[Recorded data — start]

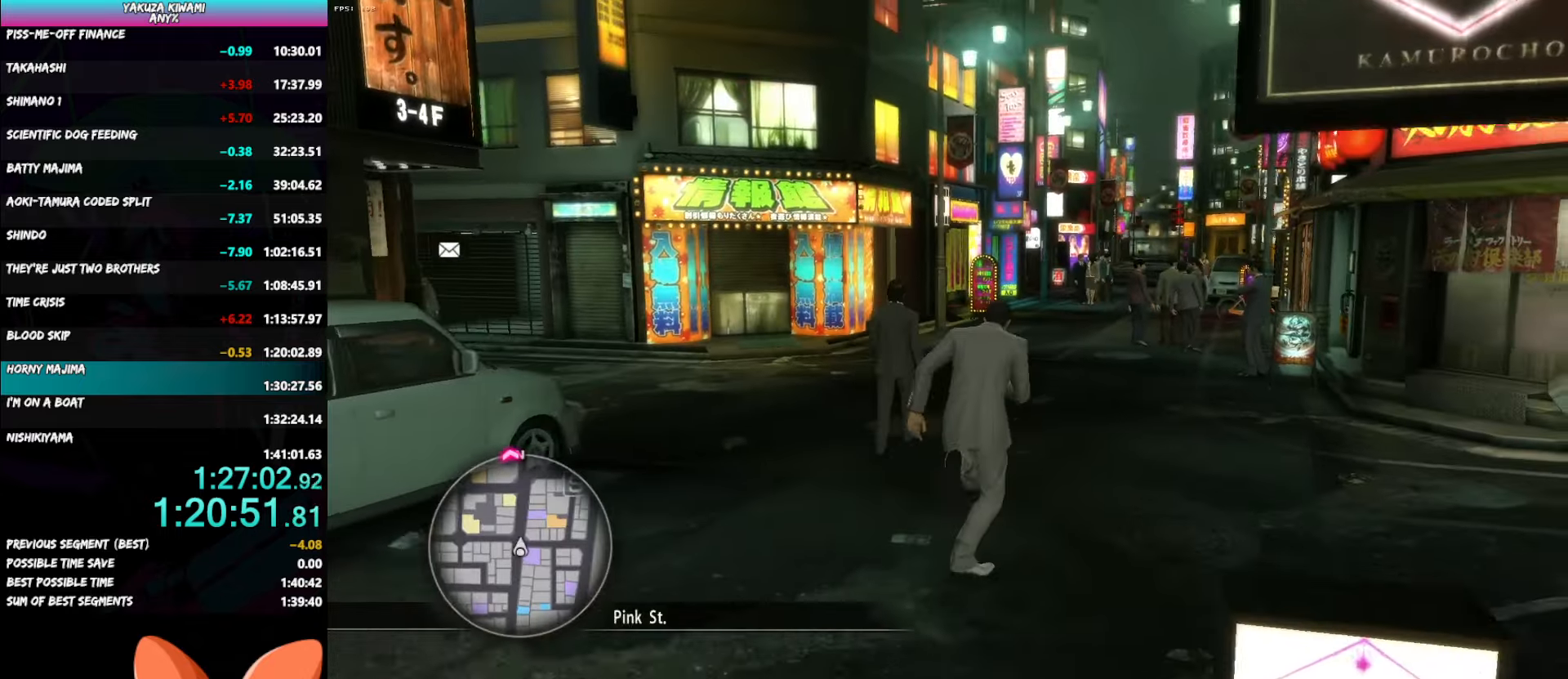
{"buttons": ["A"], "left_stick": "up", "right_stick": "center", "button_events": []}
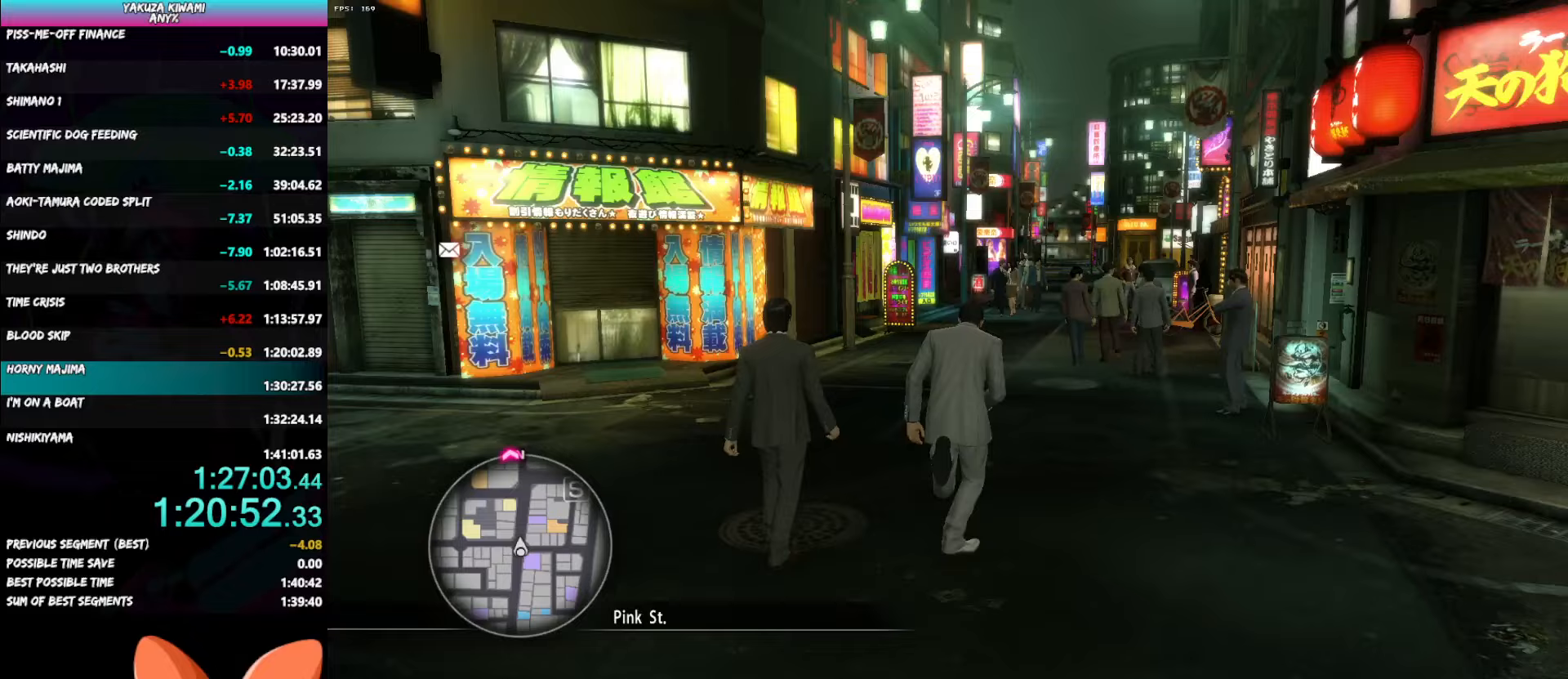
{"buttons": ["A"], "left_stick": "up", "right_stick": "center", "button_events": []}
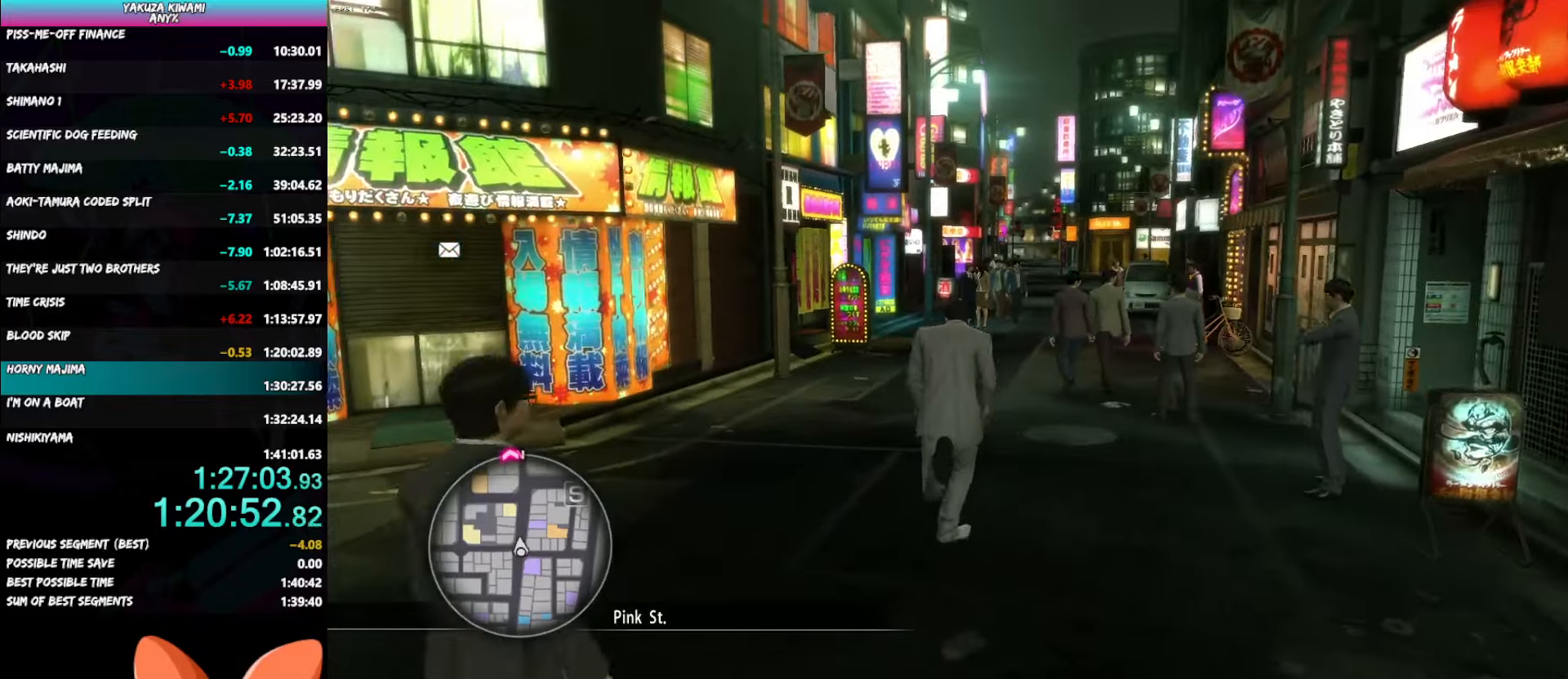
{"buttons": ["A"], "left_stick": "up", "right_stick": "right", "button_events": []}
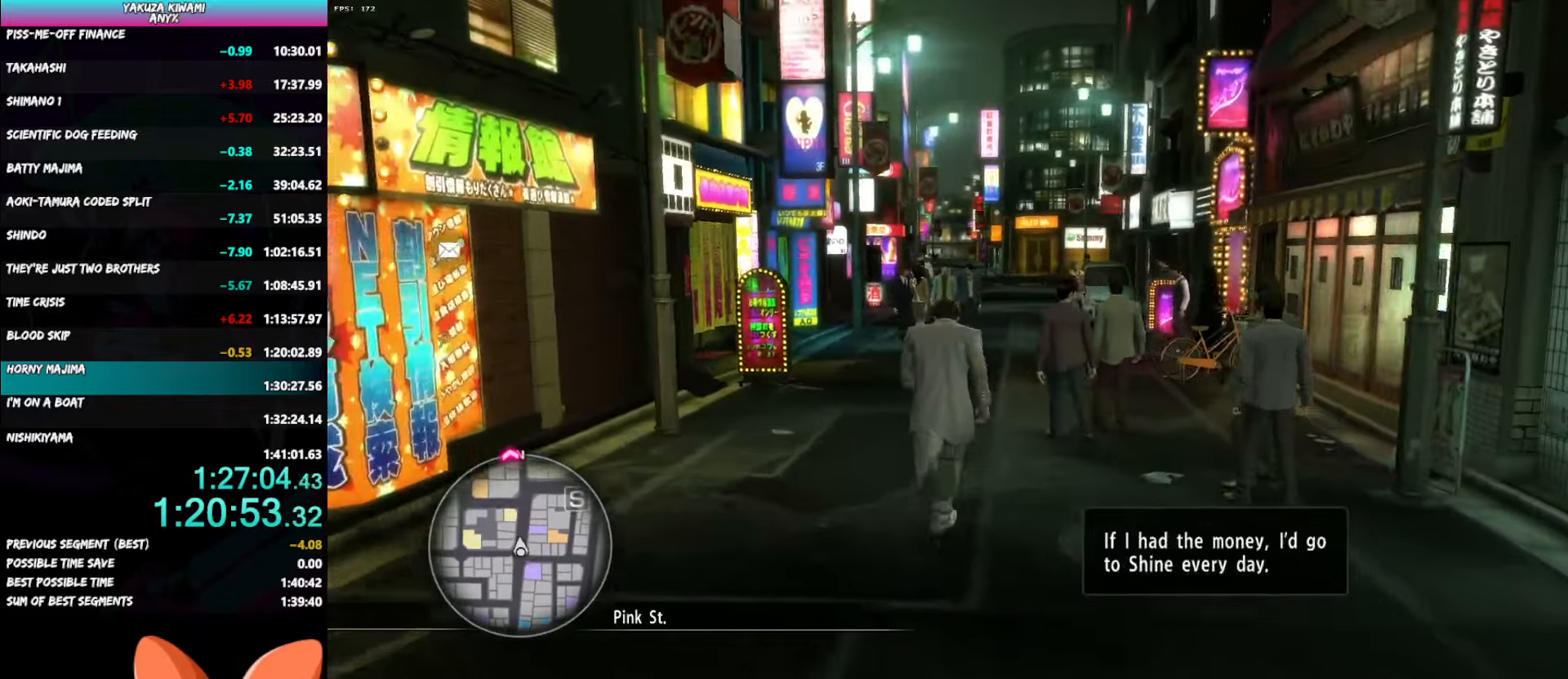
{"buttons": ["A"], "left_stick": "up", "right_stick": "center", "button_events": []}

[Recorded data — finish]

All of the data above must be printed exactly, minus its pictures.

→ **Answer area**:
{"buttons": ["A"], "left_stick": "up", "right_stick": "center", "button_events": []}
{"buttons": ["A"], "left_stick": "up", "right_stick": "center", "button_events": []}
{"buttons": ["A"], "left_stick": "up", "right_stick": "right", "button_events": []}
{"buttons": ["A"], "left_stick": "up", "right_stick": "center", "button_events": []}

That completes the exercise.